In der Oscat Lib gibt es einen Baustein der heißt Calendar Calc, vielleicht kannst du dir da was abschauen und selbst programmieren.


----------



## mnuesser (21 Mai 2019)

goifalracer schrieb:


> In der Oscat Lib gibt es einen Baustein der heißt Calendar Calc, vielleicht kannst du dir da was abschauen und selbst programmieren.


Also ich hoffe du ermunterst Ihn nicht dazu eine Formel für die Ferienvergabe zu entwickeln,
die Ferien werden nämlich von der Kulturministerkonferenz der Länder bestimmt.

Der Hinweis von marlob ist da eher der Zielführende.

https://de.wikipedia.org/wiki/Schulferien


----------



## Otwin (21 Mai 2019)

Das selber rechnen nicht geht ist schon klar.
Das wäre ja auch zu einfach 

Die Sache mit iCal wäre vermutlich schon eine Lösung, aber ich hab das schon auf
Schulferien.org gefunden, bei denen ist der download allerdings nur noch mit captcha möglich.
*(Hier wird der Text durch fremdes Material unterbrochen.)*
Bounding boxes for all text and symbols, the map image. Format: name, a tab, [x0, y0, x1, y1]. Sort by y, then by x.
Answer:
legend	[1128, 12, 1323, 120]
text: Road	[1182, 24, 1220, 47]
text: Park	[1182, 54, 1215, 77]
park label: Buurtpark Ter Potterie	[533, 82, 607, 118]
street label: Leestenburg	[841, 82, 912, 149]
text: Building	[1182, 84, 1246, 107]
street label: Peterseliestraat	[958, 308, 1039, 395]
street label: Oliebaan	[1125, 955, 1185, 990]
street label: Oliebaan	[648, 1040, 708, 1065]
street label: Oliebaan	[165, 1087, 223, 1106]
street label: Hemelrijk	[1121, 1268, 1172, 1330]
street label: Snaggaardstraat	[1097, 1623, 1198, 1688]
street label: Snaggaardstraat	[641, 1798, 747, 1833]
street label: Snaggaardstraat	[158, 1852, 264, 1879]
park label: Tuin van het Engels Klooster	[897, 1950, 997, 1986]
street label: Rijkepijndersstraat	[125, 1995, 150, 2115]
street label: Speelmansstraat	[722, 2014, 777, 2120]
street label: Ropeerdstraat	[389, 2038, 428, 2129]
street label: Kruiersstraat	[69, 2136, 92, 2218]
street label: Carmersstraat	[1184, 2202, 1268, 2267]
Wäre halt ärgerlich, wenn ich mir da jetzt eine Auswertung für die iCal-Daten bastel und nächstes Jahr geht das ganze nicht mehr automatisch.

Gruß
Otwin


----------



## volker (21 Mai 2019)

dann versuche es doch mal hier.
https://www.schulferien.eu/downloads/ferien-im-ical-format/
oder hier
https://www.ferienwiki.de/exports/de
http://de-kalender.de/icalendar-schulferien

google liefert unmengen an downloadbaren links


ob das zukunftssicher ist steht auf einem anderen blatt


----------



## mnuesser (22 Mai 2019)

Zumindest die nächsten 3 Jahre hast du Ruhe, die Ferientage sind nämlich bis 2022 schon festgelegt.
Und ob es dann eine API oder noch iCal gibt ist so ne Glaubensfrage. Vieleicht ist es einfacher eine Eingabemaske zu basteln?


----------



## Otwin (22 Mai 2019)

Die Eingabemaske hab ich ja schon, aber wir sind doch hier bei der GebäudeAUTOMATISIERUNG 

Die Abfrage von https://www.schulferien.eu/downloads...m-ical-format/ läuft so weit, das zerlegen der iCal-Daten auch.
Mal sehen, wie lange es funktioniert.

Gruß
Otwin


----------